++++ Selected text

After testing a few desktop genealogy applications for how well they handled GEDCOM files, it occurred to me that I should write an article about my testing philosophy and methodology, as well as some of the problems with complying with the GEDCOM standard. Take a moment to ponder that: this series was motivated by the problem of genealogy software like Family Tree Maker (FTM) not complying with the GEDCOM standard. But there may be unintended consequences, both for users and software publishers, of following the standard.
Testing Philosophy
First, my philosophy (and a little background). I was a personnel officer in the US Air Force for 20 years. The military has regulations for just about everything, from how to wear a uniform to how to service a Pratt & Whitney F135 engine. Along with the regulations come checklists to help ensure the regulations are complied with. Checklists are used at every level from the workshop to the Inspector General. The military cultivates a culture of compliance (or at least attempts to), so when I decided to test genealogy apps, I looked for a checklist. As a user and usability/compliance tester, I have to test all the apps the same way, or it wouldn’t be fair to the apps or useful to other users.
The checklist I chose was the GEDCOM standard, and the 5.5.1 version in particular. But 5.5.1 is just a draft, you say, and 5.5 is the most current standard (dating to 1995); why 5.5.1? Well, because it’s actually the current standard, whether app developers admit it or not. Tamura Jones has made this point many times*. If an app supports the UTF-8 character set* or includes fields for email, fax, or web address, then it at least partially supports 5.5.1. And how many apps do you know export media as embedded binary objects, which was one of two options in 5.5? There are other changes included in 5.5.1 as well, like the addition of lat and long coordinates, so if apps include them, they support 5.5.1, even if their GEDCOMs are labeled as 5.5.

++++++++
++++ Data lines

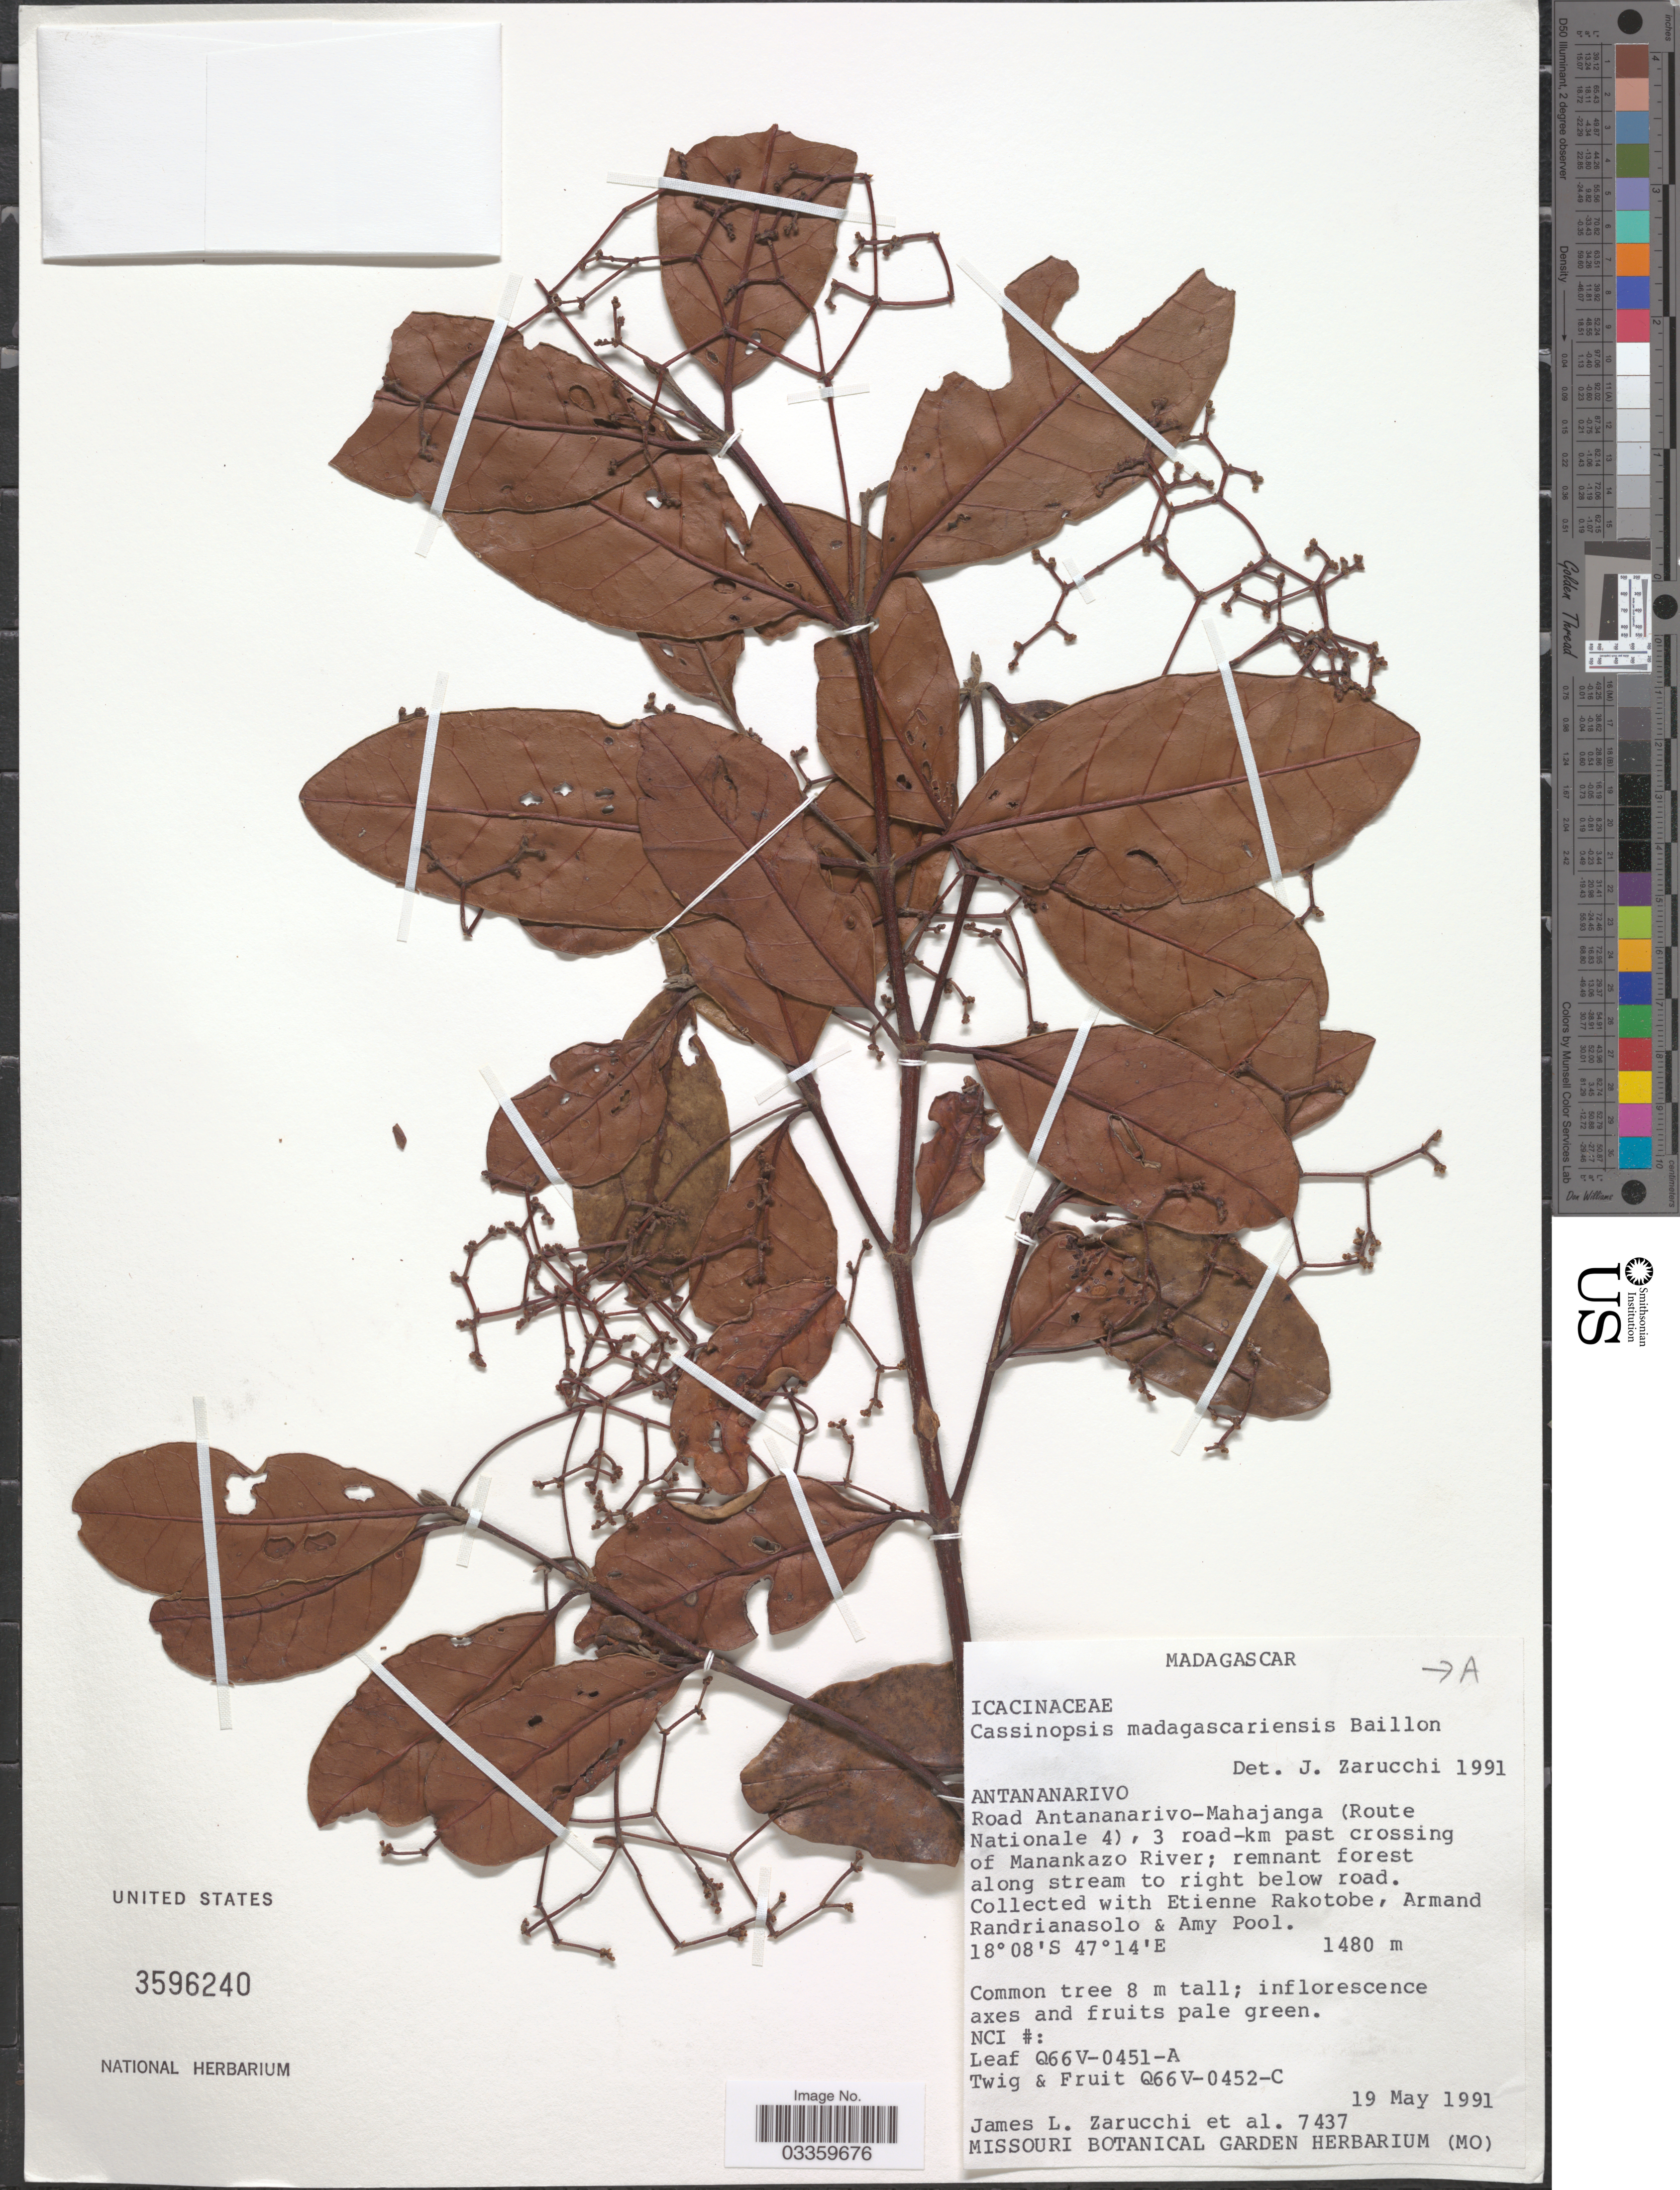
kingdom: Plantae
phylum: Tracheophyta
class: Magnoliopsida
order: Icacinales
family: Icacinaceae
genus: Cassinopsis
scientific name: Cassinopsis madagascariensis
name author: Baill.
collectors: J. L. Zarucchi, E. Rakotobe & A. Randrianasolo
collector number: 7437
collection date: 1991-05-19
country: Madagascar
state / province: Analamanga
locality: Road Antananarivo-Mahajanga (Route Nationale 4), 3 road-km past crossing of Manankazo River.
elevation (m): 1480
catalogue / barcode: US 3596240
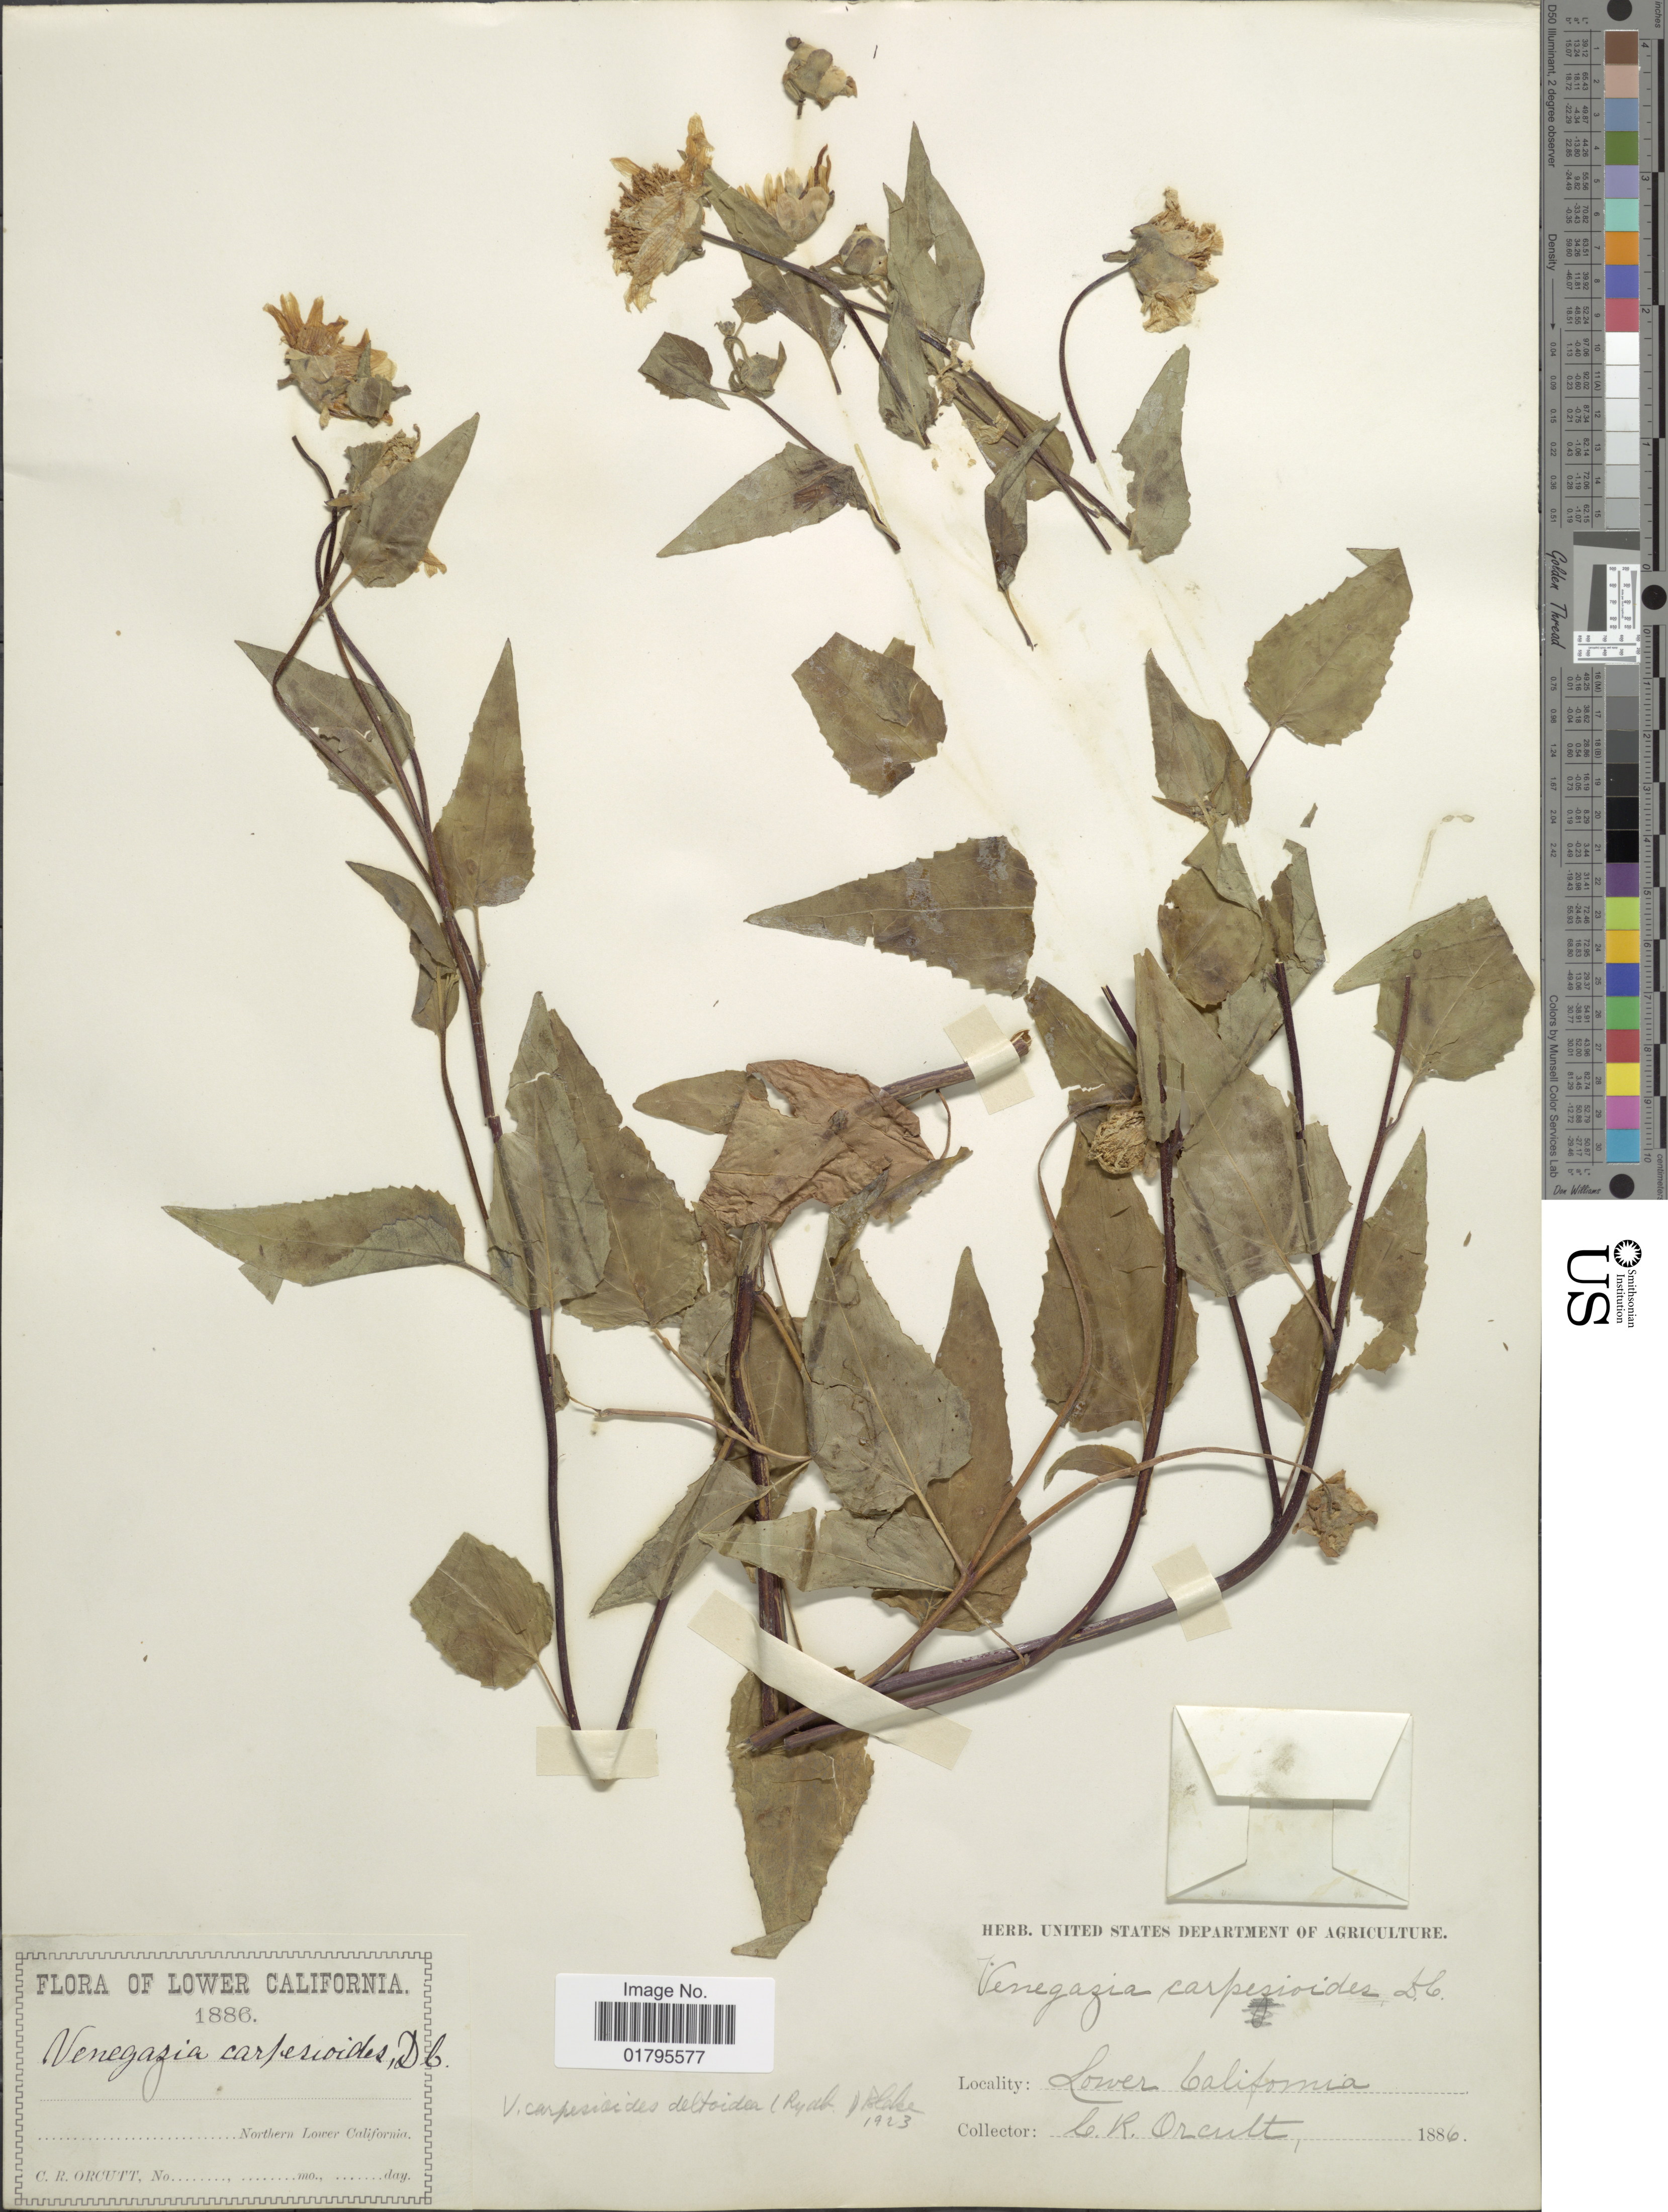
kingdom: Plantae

++++++++

**Goal of the exercise:** Continue the article above on GEDCOM testing with the paragraph that follows its last sentence.

**Answer below:**
My purpose when testing apps, therefore, is to determine how well they comply with the GEDCOM 5.5.1 standard, and I merely report how well they comply. I can’t say they comply with something if they don’t, simply because they’re using a deviant structure that a majority of apps use. But I acknowledge that complying with the standard is fraught with peril, both for app users and developers. It’s perilous because so many apps don’t follow the standard in various ways. For users who try to clean up their GEDCOM file, as I advised in Parts 1 and 2 of my “Replacing Family Tree Maker Series,” it’s perilous because other apps might ignore or mangle some of their data, even when they are correctly structured. For app developers it’s perilous because so many other apps are doing certain things wrong that if they start doing it right, then other apps or websites might not be able to read their users’ data.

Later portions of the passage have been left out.